The number of build-to-rent (BTR) units delivered across Australia is set to reach a new high in 2025, but momentum may falter beyond this year, realestate.com.au reported.
Knight Frank’s latest Build to Rent Update shows 6,000 new BTR units are expected to be delivered this year, up from 4,660 units across 18 projects in 2024. That compares to fewer than 2,000 completions per year on average across the five years prior.
BTR, a model in which developers build multi-unit complexes and retain them as rental stock, has become increasingly popular with tenants seeking secure leases and modern amenities.
Despite record delivery this year, Knight Frank warns the development pipeline is thinning.
Just 4,000 units are forecast for 2026, with feasibility challenges and high input costs weighing on new commencements.
According to John-Paul Stichbury (pictured left) of Knight Frank’s valuation and advisory arm, maintaining momentum will require policy and investor support.
“As well as an improvement in the macroeconomic environment, supportive government policy will also be vital for the long-term pipeline,” Stichbury said.
“A consistent pipeline of new project commencements is needed to ensure that the recent slowdown is only a short-term blip, and central to this is the ability to activate the pool of approved schemes.”

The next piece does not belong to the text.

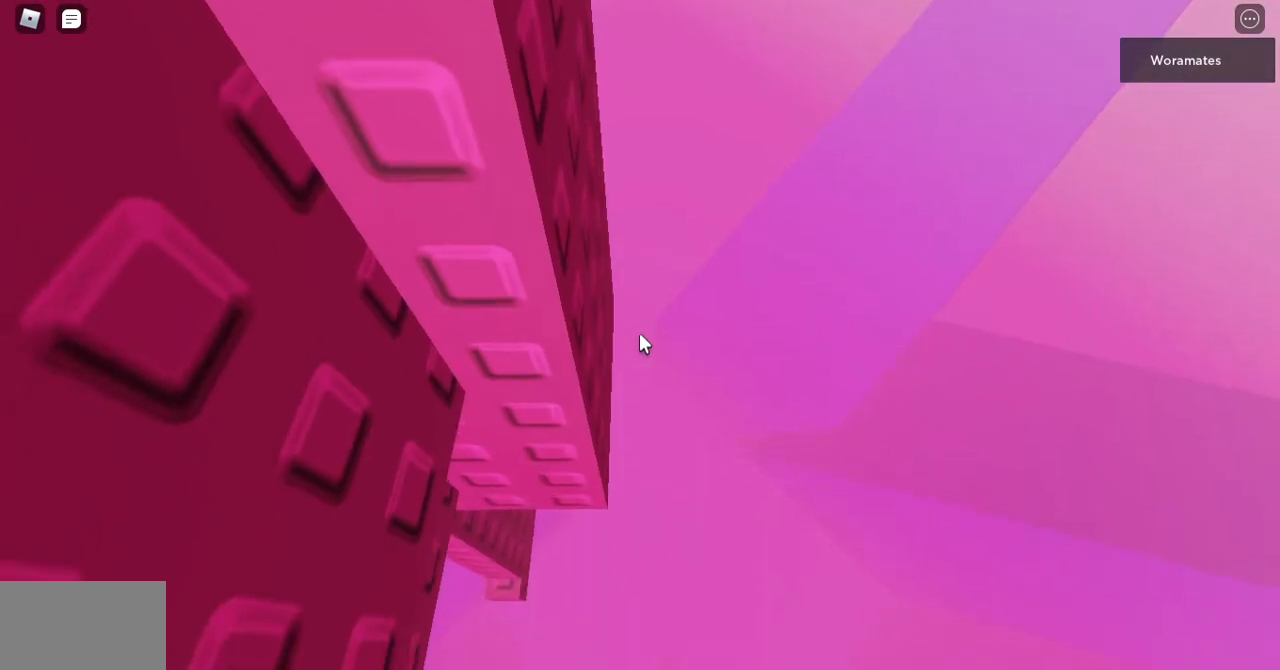
{"keys": [], "mouse": ["right"], "events": [[133, "s", "down"], [233, "s", "up"], [233, "shift", "down"], [367, "shift", "up"]]}
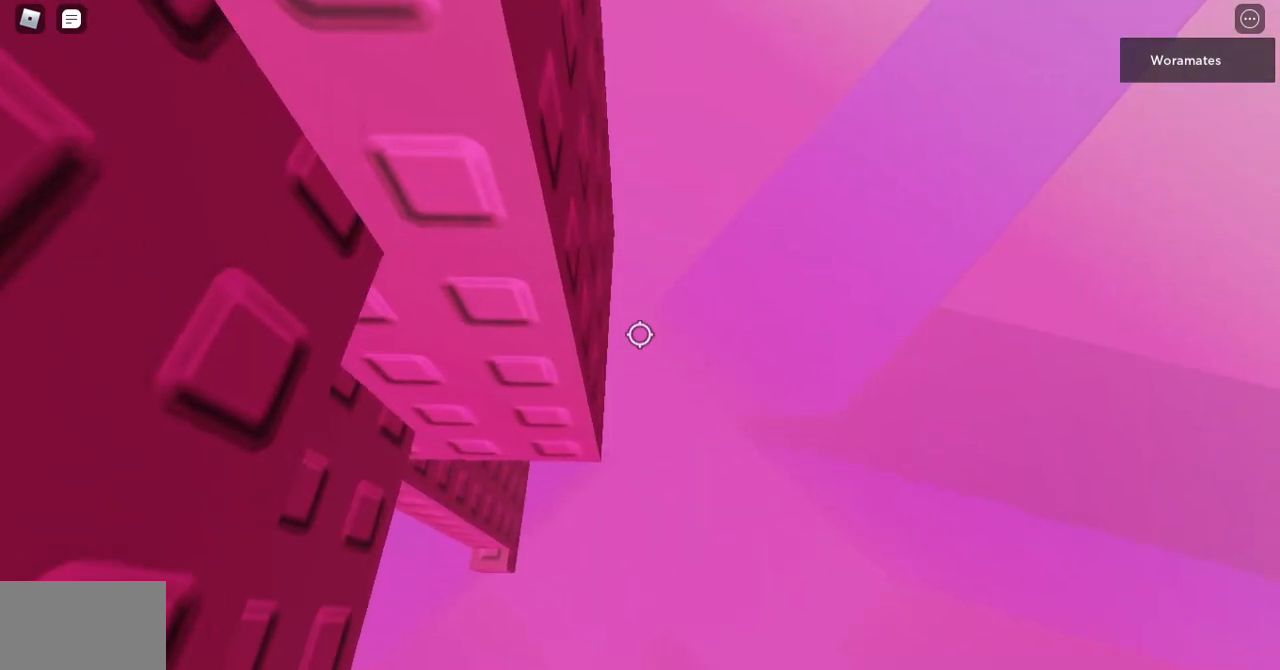
{"keys": [], "mouse": ["right"], "events": [[33, "s", "down"], [100, "s", "up"], [333, "shift", "down"], [500, "shift", "up"]]}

By Knight Frank’s estimates, around 20,500 DA-approved BTR units sitting in the pipeline remain unfinanced and uncommenced.
Policy uncertainty is adding further risk to the pipeline.
The Property Council has warned that Coalition moves to block federal build-to-rent tax concessions could jeopardise 80,000 new rental homes – including 8,000 affordable dwellings – during what it calls a critical phase of the housing crisis.
CEO Mike Zorbas labelled the move “wrecking ball policy,” stressing that Australia is building homes half as fast as in 1995 and already 70,000 homes a year behind target.
Tim Holtsbaum (pictured right), head of alternatives at Knight Frank Australia, said tax and policy settings remain a key barrier to new investment.
“The BTR tax environment in Australia is hard to navigate and a more uniform approach across states would be beneficial,” Holtsbaum said.
He welcomed last year’s government concessions for foreign managed investment trusts but warned: “Tax on foreign investors remains problematic and decreasing this burden for institutional investors from abroad will help to increase Australia’s competitiveness with other countries, where the barriers to entry from a tax perspective are typically lower.”
Holtsbaum added that while global investors are scaling up their exposure to living sectors, Australia risks losing ground unless policy improves.
Despite pipeline risks, BTR assets continue to perform strongly.
“As global investors scale up their exposure to the living sectors, more entrants are expected to enter the market as the sector is maturing,” Holtsbaum said.
He noted that high occupancy and steady rental growth remain key strengths of the sector.